The phrase ‘small shareholders’ means a shareholder holding shares of nominal value of
` 20,000 or less in a public company to which this section applies. This is the minimum
legal requirement of the number of directors. The Articles of a company may and usually
do, fix the minimum and maximum number of directors of its Board. For instance, the
articles may fix 5 as the minimum and 9 as the maximum number of directors of the Board.
Also, the articles may fix, within these limits, the number which will constitute the Board
for the time being. For instance, in the above example, the number of directors constituting
a Board may be fixed at 7.
2. Increase in Number of Directors. A company in general meetings may, by ordinary
resolution, increase or reduce the number of its directors within the limits fixed in that
behalf by its articles (s.258).
In certain cases, the increase in number of directors also requires the approval of the
Central Government. Section 259 provides that if a public company, or a private company
which is subsidiary a public company wishes to increase the number of its directors
beyond the maximum fixed by its articles, the increase even though decided upon by
resolution of the company in general meeting will not have any effect unless approved by
the Central Government and shall become void if and in so far as it is disapproved by the
Central Government. But if the increase in the number will not make the total number of
directors more than twelve, no approval of the Central Government is necessary.

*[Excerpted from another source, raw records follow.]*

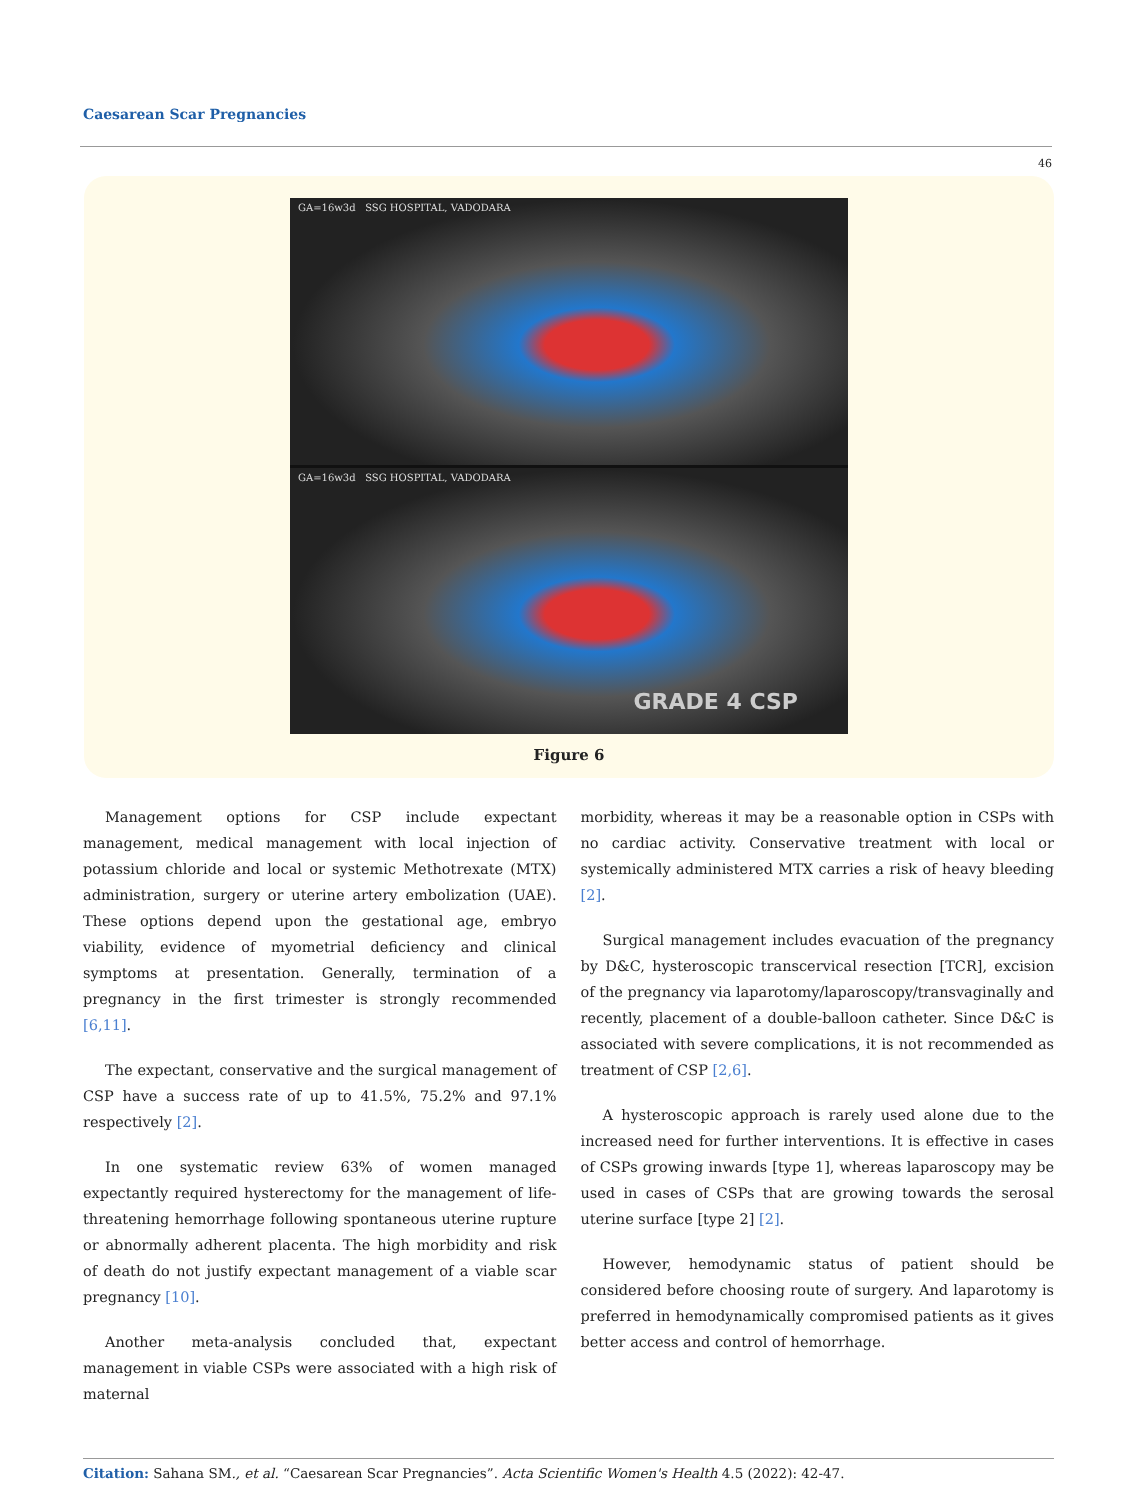Caesarean Scar Pregnancies
46
GA=16w3d SSG HOSPITAL, VADODARA
GA=16w3d SSG HOSPITAL, VADODARA
GRADE 4 CSP
Figure 6
Management options for CSP include expectant management, medical management with local injection of potassium chloride and local or systemic Methotrexate (MTX) administration, surgery or uterine artery embolization (UAE). These options depend upon the gestational age, embryo viability, evidence of myometrial deficiency and clinical symptoms at presentation. Generally, termination of a pregnancy in the first trimester is strongly recommended [6,11].
The expectant, conservative and the surgical management of CSP have a success rate of up to 41.5%, 75.2% and 97.1% respectively [2].
In one systematic review 63% of women managed expectantly required hysterectomy for the management of life-threatening hemorrhage following spontaneous uterine rupture or abnormally adherent placenta. The high morbidity and risk of death do not justify expectant management of a viable scar pregnancy [10].
Another meta-analysis concluded that, expectant management in viable CSPs were associated with a high risk of maternal
morbidity, whereas it may be a reasonable option in CSPs with no cardiac activity. Conservative treatment with local or systemically administered MTX carries a risk of heavy bleeding [2].
Surgical management includes evacuation of the pregnancy by D&C, hysteroscopic transcervical resection [TCR], excision of the pregnancy via laparotomy/laparoscopy/transvaginally and recently, placement of a double-balloon catheter. Since D&C is associated with severe complications, it is not recommended as treatment of CSP [2,6].
A hysteroscopic approach is rarely used alone due to the increased need for further interventions. It is effective in cases of CSPs growing inwards [type 1], whereas laparoscopy may be used in cases of CSPs that are growing towards the serosal uterine surface [type 2] [2].
However, hemodynamic status of patient should be considered before choosing route of surgery. And laparotomy is preferred in hemodynamically compromised patients as it gives better access and control of hemorrhage.
Citation: Sahana SM., et al. “Caesarean Scar Pregnancies”. Acta Scientific Women's Health 4.5 (2022): 42-47.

However,
independent private companies and Government companies are exempted from the
provisions of s.259.
3. Individuals to be directors. No body corporate, association or firm shall be appointed
director of any company. Only an individual can be a director (s.253).
Director Identification Number etc.
The Companies (Amendment) Act, 2006 has amended s.253, and inserted new sections
266A, 266B, 266C, 266D, 266E, 266F and 266G. These are summarised below:
(a) Amendment of s.253. A proviso to s.253 now provides that no company shall appoint
or reappoint any individual as director of the company unless he has been allotted
a Director Identification Number (DIN) under s. 266B.
(b) Application for allotment of DIN (s.266A). An application for allotment of DIN has to be
made to the Central Government for allotment of DIN by the following:
(i) an individual, intending to be appointed as director of a company; or
(ii) the director of a company appointed before the commencement of the
Companies (Amendment) Act, 2006.
In (ii) case, the application to the Central Government for the allotment of DIN has
to be made within 60 days of the commencement of the Act.
Further every applicant, who has made an application under this section for allotment
of DIN may be appointed as a director in a company or, hold office as director in a
company till such time such applicant has been allotted DIN.